■ RECORDS PROVIDED
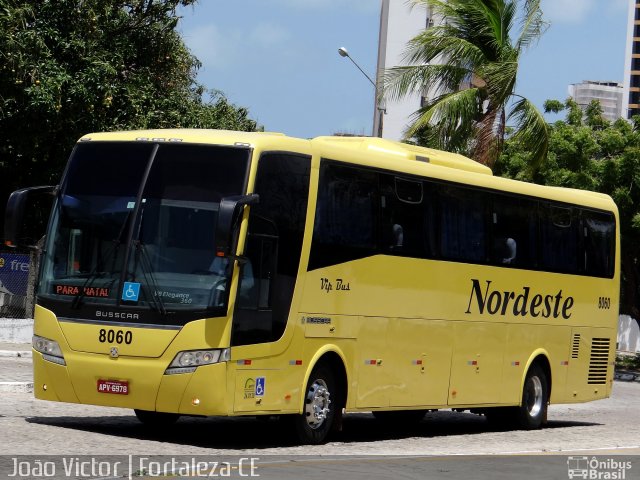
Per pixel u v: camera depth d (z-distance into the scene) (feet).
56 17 125.39
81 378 56.44
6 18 117.91
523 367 81.61
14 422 61.05
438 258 71.46
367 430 77.10
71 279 57.31
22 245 59.00
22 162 136.05
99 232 57.11
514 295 79.87
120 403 55.77
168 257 55.67
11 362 99.86
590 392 90.63
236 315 55.26
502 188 78.79
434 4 138.00
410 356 69.00
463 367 74.49
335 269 62.13
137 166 57.67
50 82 119.75
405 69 137.59
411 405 69.41
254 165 56.49
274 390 57.98
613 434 83.87
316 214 60.80
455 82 137.49
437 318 71.46
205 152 56.95
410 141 148.15
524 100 135.64
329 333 61.77
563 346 86.58
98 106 126.93
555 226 85.51
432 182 71.36
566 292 86.58
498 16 135.54
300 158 59.88
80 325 56.49
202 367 54.39
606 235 92.68
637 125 174.81
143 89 135.74
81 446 52.90
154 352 54.95
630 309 182.50
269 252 57.52
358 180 64.49
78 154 59.36
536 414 83.92
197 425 69.51
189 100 149.79
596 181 167.53
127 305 55.67
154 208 56.54
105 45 132.87
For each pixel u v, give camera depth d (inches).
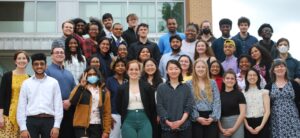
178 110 408.5
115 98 442.0
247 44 537.3
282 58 507.5
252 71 438.9
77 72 454.6
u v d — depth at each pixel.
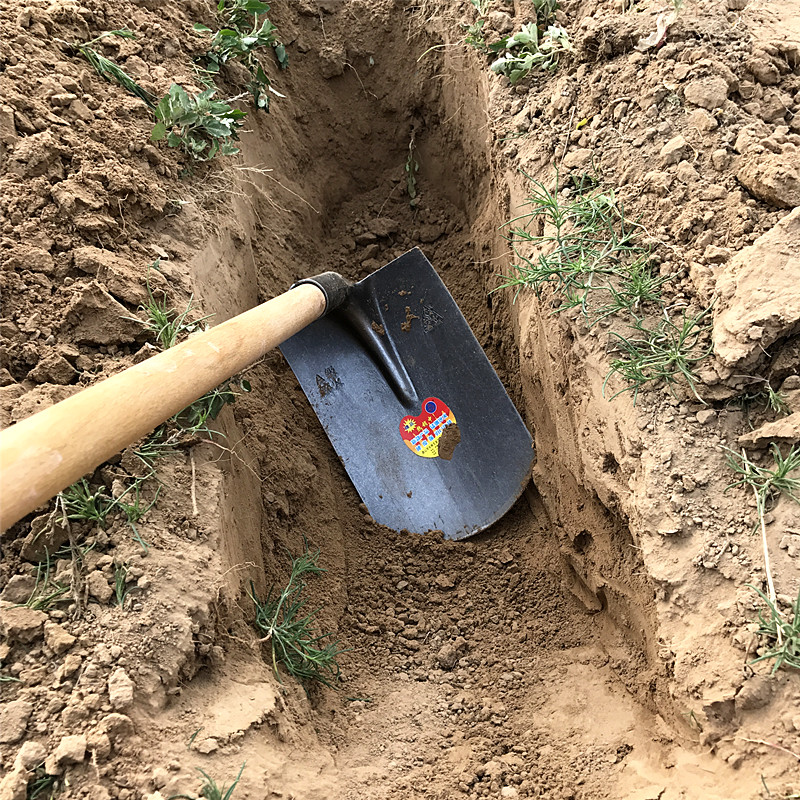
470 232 0.81
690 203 0.57
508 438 0.69
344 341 0.73
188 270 0.59
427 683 0.58
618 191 0.60
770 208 0.55
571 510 0.61
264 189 0.75
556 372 0.60
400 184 0.86
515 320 0.70
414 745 0.53
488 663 0.60
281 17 0.82
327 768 0.48
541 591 0.64
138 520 0.49
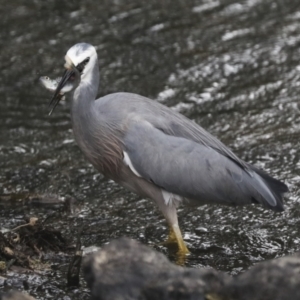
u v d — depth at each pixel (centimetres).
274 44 1920
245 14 2091
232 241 1171
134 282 795
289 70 1794
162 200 1170
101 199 1309
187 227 1218
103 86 1727
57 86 1128
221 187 1165
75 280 1029
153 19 2055
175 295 781
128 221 1235
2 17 2055
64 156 1458
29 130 1556
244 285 775
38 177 1378
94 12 2094
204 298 779
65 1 2147
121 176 1193
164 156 1152
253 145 1478
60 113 1630
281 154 1441
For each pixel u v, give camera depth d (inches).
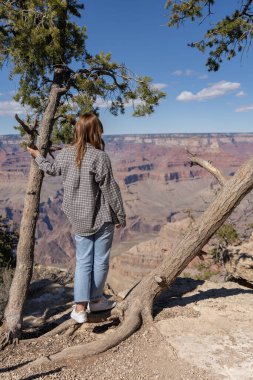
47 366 178.5
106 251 191.2
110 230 188.2
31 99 290.8
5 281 298.2
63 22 277.0
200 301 234.5
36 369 176.7
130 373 172.4
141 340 195.9
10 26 273.7
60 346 201.6
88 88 264.7
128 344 193.8
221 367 171.0
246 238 655.1
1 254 526.9
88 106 264.5
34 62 282.7
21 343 210.1
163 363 176.9
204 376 165.9
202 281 272.1
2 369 180.7
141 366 176.9
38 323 261.7
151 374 171.0
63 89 262.7
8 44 277.6
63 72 269.4
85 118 181.2
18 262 233.5
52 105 259.3
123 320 207.5
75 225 183.6
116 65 271.0
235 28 289.4
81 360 182.9
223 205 209.2
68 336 207.5
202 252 223.3
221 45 299.6
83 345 188.4
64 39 279.3
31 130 204.8
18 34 272.1
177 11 298.4
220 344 187.8
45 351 197.8
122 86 282.0
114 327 213.5
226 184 211.2
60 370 176.4
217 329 201.0
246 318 211.2
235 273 341.4
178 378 166.1
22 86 290.2
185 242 214.7
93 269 193.6
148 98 276.1
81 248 189.3
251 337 192.7
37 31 253.0
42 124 255.8
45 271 573.6
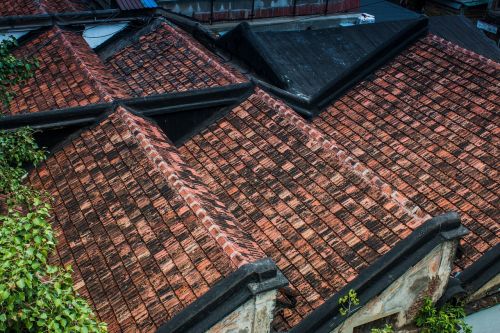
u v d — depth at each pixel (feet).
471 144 51.39
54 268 27.53
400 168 51.21
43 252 27.02
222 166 49.93
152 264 36.50
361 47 75.20
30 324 25.96
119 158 45.75
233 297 32.14
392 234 39.91
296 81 67.10
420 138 53.52
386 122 56.34
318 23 89.30
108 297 35.68
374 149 53.93
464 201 46.78
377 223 41.11
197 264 35.32
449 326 37.83
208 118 54.80
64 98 53.67
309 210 44.04
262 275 32.22
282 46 71.92
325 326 36.24
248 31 66.85
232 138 52.29
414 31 63.36
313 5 87.81
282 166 48.24
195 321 31.86
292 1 85.81
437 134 53.36
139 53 65.87
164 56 64.34
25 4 71.51
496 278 42.32
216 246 35.91
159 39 67.31
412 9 126.31
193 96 53.01
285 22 86.33
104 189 43.62
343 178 45.52
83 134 49.60
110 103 50.42
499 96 54.85
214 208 40.24
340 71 70.79
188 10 79.92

■ WORK INSTRUCTION
Copy whichever lines in the listing above hold "pixel".

■ WRITTEN ANSWER
Per pixel u v: camera depth d (z-distance into the scene) (feet).
For each pixel u v, give camera depth d (inches).
u v d — depth at each pixel.
u v d — depth at each pixel (centimetres).
For each pixel u v, give camera depth d (inches).
u v d — depth at each pixel (feet).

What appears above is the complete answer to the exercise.